The dyke failure has put Bhan Saeedabad at risk and people have started leaving the city. Residents were also trying to erect a protection dyke on an emergency basis, SAMAA TV reported.
The Indus Link takes water from the catchment area of the Manchhar Lake to the River Indus. However, with the Indus River in flood and Manchhar Lake at the overtopping point the water flowed back to Indus Link, causing the dyke to fail. The lake is being drained through two controlled breaches performed on its dykes this week. The crisis-like situation at Indus Link came hours after a dyke failed in the Thatta district and inundated several villages. A relief train bogged down near Sehwan on the Kotri-Dadu section of the railway track, that remains submerged for weeks.
Evacuations continued in parts of Sindh on Thursday as authorities scrambled to plug a breach in Main Nara Valley Drain – also called Right Bank Outfall Drain-I – to prevent gushing water from reaching Dadu city as the death toll from the climate catastrophe rose by 12.
A breach had occurred in the drain at RD-10 on Tuesday. Initially, it was expected that allowing the outflow of water from the drain would mitigate the risk of flooding in Dadu and Jamshoro districts. The situation, however, unfolded differently on Thursday morning, as reports from the area revealed that the flow of water towards Dadu city – the capital of its namesake district – had increased.
“The water is flowing rapidly towards Dadu city” because of the breach, PPP MPA Pir Mujeebul Haq, who was elected from Dadu’s PS-85 constituency, said. Dadu Deputy Commissioner (DC) Syed Murtaza Ali Shah said additional machinery was being employed to close the breach. Moreover, he said work was also under way to raise embankments in order to protect the city.
Later, sharing an update around noon, he said that 90 per cent of the breach had been plugged and estimated that the situation would be brought under control within two hours.
In recent days, two breaches were deliberately made in Manchhar Lake’s protective dyke to divert the flow of floodwaters draining into it towards less populated areas and prevent flooding in the densely populated cities of Sehwan and Bhan Syedabad.

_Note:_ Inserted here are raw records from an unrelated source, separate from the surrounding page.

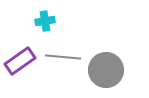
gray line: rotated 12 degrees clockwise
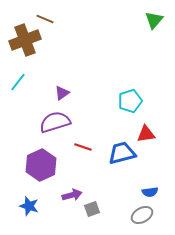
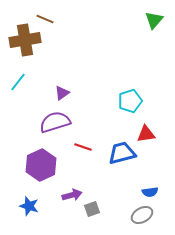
brown cross: rotated 12 degrees clockwise
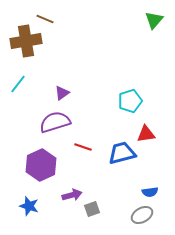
brown cross: moved 1 px right, 1 px down
cyan line: moved 2 px down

A Reuters report on Wednesday mentioned that country’s largest freshwater lake was “dangerously close to bursting its banks, even after having been breached in an operation that displaced 100,000 people”. And the threat has lingered even as the water level in the lake dropped, albeit marginally, amid reports of water from the lake continuing to submerge parts of the province. Earlier, the water from the lake had flooded five union councils of the Sehwan taluka after two breaches were made in its dyke at RD-14 and RD-52.
On Thursday afternoon, Sindh Information Minister Sharjeel Inam Memon told a press conference that the water level in the Indus River near Manchhar was at 120-foot reduced level (RL). He said that it was expected that the water level in the river would reduce by eight to nine feet in the next eight to ten hours. “Once the level reduces, a breach will be made near the river for the discharge of water from Manchhar into the river. And once the discharge starts, it will take around 10 to 15 days to clear the water,” he added.

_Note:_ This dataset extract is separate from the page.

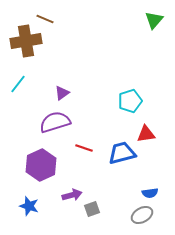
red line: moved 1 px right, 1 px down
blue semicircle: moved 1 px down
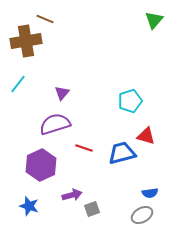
purple triangle: rotated 14 degrees counterclockwise
purple semicircle: moved 2 px down
red triangle: moved 2 px down; rotated 24 degrees clockwise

Meanwhile, the Flood Forecasting Division’s website showed that there was a high-level flood in the river at Kotri Barrage. Sharing these details, Memon said the provincial government’s entire focus at the moment was on Manchhar and River Indus. Moreover, he said the situation was improving in Kashmore and Jacobabad and while floodwaters had also started receding in Qambar, it would take some time before the situation became better there. “The situation will now change within hours,” he added.